In an interview, the person is the product, so they must present themselves with confidence, assure you that they are the one you’re looking for. This aggressive behavior will scare some employers, but it is exactly what you need in a salesperson.
Ground Rules for Hiring Superstars
First, age and background are not relevant. I’ve hired 24-year-olds who have out-sold 20-year veterans. One of my greatest finds came from a stereo store. Here was an awesome salesperson that might’ve never become the millionaire I helped him become had I not seen the traits he had. Another great find was a salesperson who tried to sell me a sweater in a clothing store. I snatched her right out of there and she ended up running three divisions of a company I ran. I recently found a 70-year-old man who has the best skills I have ever seen for getting top executives on the telephone. And he had been a line producer for feature films. So disregard age or background.
Second, you must design your ad to attract this rare animal. My ads begin like this:
SUPERSTARS ONLY:
Don’t even call unless you are an overachiever and can prove it.
The ad does not request a resume. The first thing we do is screen calls on the phone. Here’s a great way to test a top producer: Line up your candidates for a simple ten minute conversation.

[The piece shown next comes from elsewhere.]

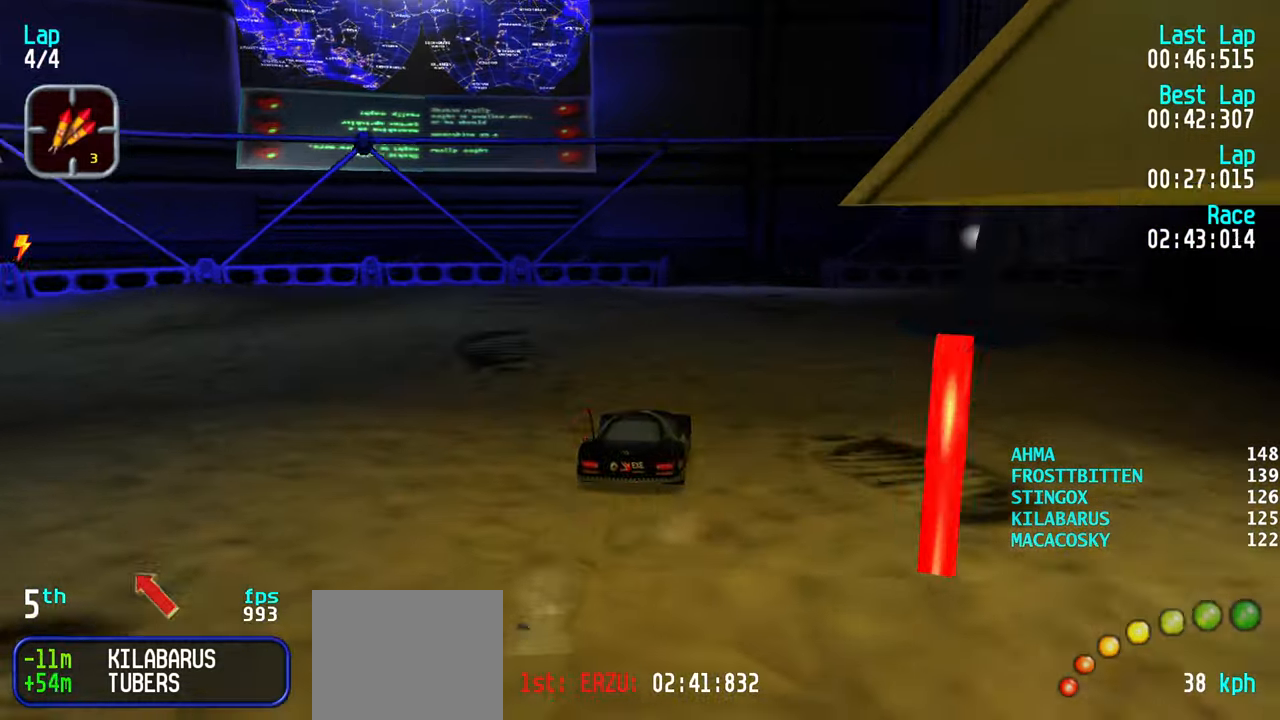
{"keys": ["right", "up"], "events": [[100, "right", "down"], [100, "up", "down"], [183, "right", "up"], [183, "up", "up"], [283, "right", "down"], [283, "up", "down"], [383, "right", "up"], [383, "up", "up"], [433, "up", "down"], [466, "right", "down"]]}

Tell them: “we talk to candidates for ten minutes to determine if we want to interview them.”
When screening calls, I always apologize for being gruff and to the point, explaining that I am overwhelmed with responses; then I say, “Tell me why you think you’re a superstar.” I then deliberately act unimpressed and slightly abrasive. If I intimidate them over the phone, I brush them off quickly. A top producer will not be intimidated. If they can’t talk their way into an interview what makes you think they’ll ever talk their way into a client. Save yourself a lot of trouble and get rid of those with weak self esteem right off the bat.
Too often you interview candidates as the nice person you are and it gives them the chance to be nice as well. Then you hire them and find out six months later that they can’t close a sale and shy away from the really big sales out of fear (weak self esteem). With the technique above, you find out early how well they handle rejection. It saves everyone a lot of time and YOU a lot of money.